A pensioner who suffered a cardiac arrest, ironically outside Falmouth's British Heart Foundation shop, was brought back to life thanks to an off-duty nurse who rushed to his aid.
Allan Hopton, who lived in Penryn from a teenager but is now in Lanner, was reunited on Monday with his saviour, Sharon Dryden, who happened to be walking through the street while shopping when the drama unfolded.
Sharon, a senior staff nurse at Falmouth Hospital, gave him CPR while waiting for a paramedic to return with a defibrillator to restart his heart.
Yet thanks to the speed and effectiveness of Sharon's CPR, Allan was back walking his dog just four days later.
It had begun like any other day. Allan, 67, had been visiting his wife Lyn, from whom he is separated, at her home in Falmouth and popped into town to pick up a few bits needed for Sunday lunch.

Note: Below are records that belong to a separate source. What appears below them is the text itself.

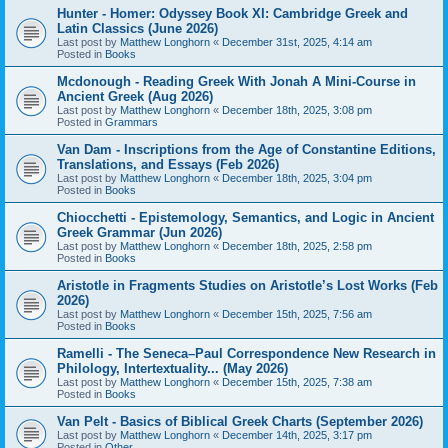
Hunter - Homer: Odyssey Book XI: Cambridge Greek and
Latin Classics (June 2026)
Last post by
Matthew Longhorn
«
December 31st, 2025, 4:14 am
Posted in
Books
Mcdonough - Reading Greek With Jonah A Mini-Course in
Ancient Greek (Aug 2026)
Last post by
Matthew Longhorn
«
December 18th, 2025, 3:08 pm
Posted in
Grammars
Van Dam - Inscriptions from the Age of Constantine Editions,
Translations, and Essays (Feb 2026)
Last post by
Matthew Longhorn
«
December 18th, 2025, 3:04 pm
Posted in
Books
Chiocchetti - Epistemology, Semantics, and Logic in Ancient
Greek Grammar (Jun 2026)
Last post by
Matthew Longhorn
«
December 18th, 2025, 2:58 pm
Posted in
Books
Aristotle in Fragments Studies on Aristotle’s Lost Works (Feb
2026)
Last post by
Matthew Longhorn
«
December 15th, 2025, 7:56 am
Posted in
Books
Ramelli - The Seneca–Paul Correspondence New Research in
Philology, Intertextuality... (May 2026)
Last post by
Matthew Longhorn
«
December 15th, 2025, 7:38 am
Posted in
Books
Van Pelt - Basics of Biblical Greek Charts (September 2026)
Last post by
Matthew Longhorn
«
December 14th, 2025, 3:17 pm
Posted in
Other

"He was gone for ages," said Lyn. "Then I had a phone call from him saying he'd had a dizzy spell and he was on his way to hospital."

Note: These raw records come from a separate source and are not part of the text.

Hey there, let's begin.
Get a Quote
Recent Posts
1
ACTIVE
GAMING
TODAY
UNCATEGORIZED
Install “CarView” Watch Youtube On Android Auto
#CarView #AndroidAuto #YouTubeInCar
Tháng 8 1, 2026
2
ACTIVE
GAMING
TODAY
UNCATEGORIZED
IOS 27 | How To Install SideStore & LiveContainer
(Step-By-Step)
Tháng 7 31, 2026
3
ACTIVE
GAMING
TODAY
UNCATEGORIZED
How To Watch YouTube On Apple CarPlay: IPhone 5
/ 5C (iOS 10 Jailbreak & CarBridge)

This "dizzy spell" turned out to actually be a cardiac arrest. If it was not for charity shop assistant Leah Boote first putting him into the recovery position when he collapsed and calling 999, followed by Sharon quite literally keeping him alive by keeping the blood and oxygen pumping around his body, the story could have had a very different outcome.
Lyn said: "To me she deserves a flipping medal. Thank God Sharon was there - she has given us back our grumpy little Scotsman.
"It's nothing short of a miracle. He's a very, very lucky man."
Allan, whose daughter Tina owns The Wheelhouse restaurant in Falmouth, agreed: "I owe a great debt of gratitude. Quite honestly, without Sharon I wouldn't be here. She saved my life. Both the ambulance driver and the heart surgeon told me that."
He was able to pass on his thanks in person when he met with Sharon on Monday for the first time since his attack. You can watch a video of their meeting online at thepacket.co.uk.
She said: "I'm just so pleased I was there to help. I wasn't even going to come into town."
After being taken to the Royal Cornwall Hospital in Truro for tests, Allan has now been fitted with a defibrillator implant, which will automatically deliver an electric shock if it detects an abnormal heartbeat.
"You hear all this talk about the NHS, but that was the NHS at its very best," said Lyn, who added: "We're really grateful for everything; the care that he had, it was brilliant."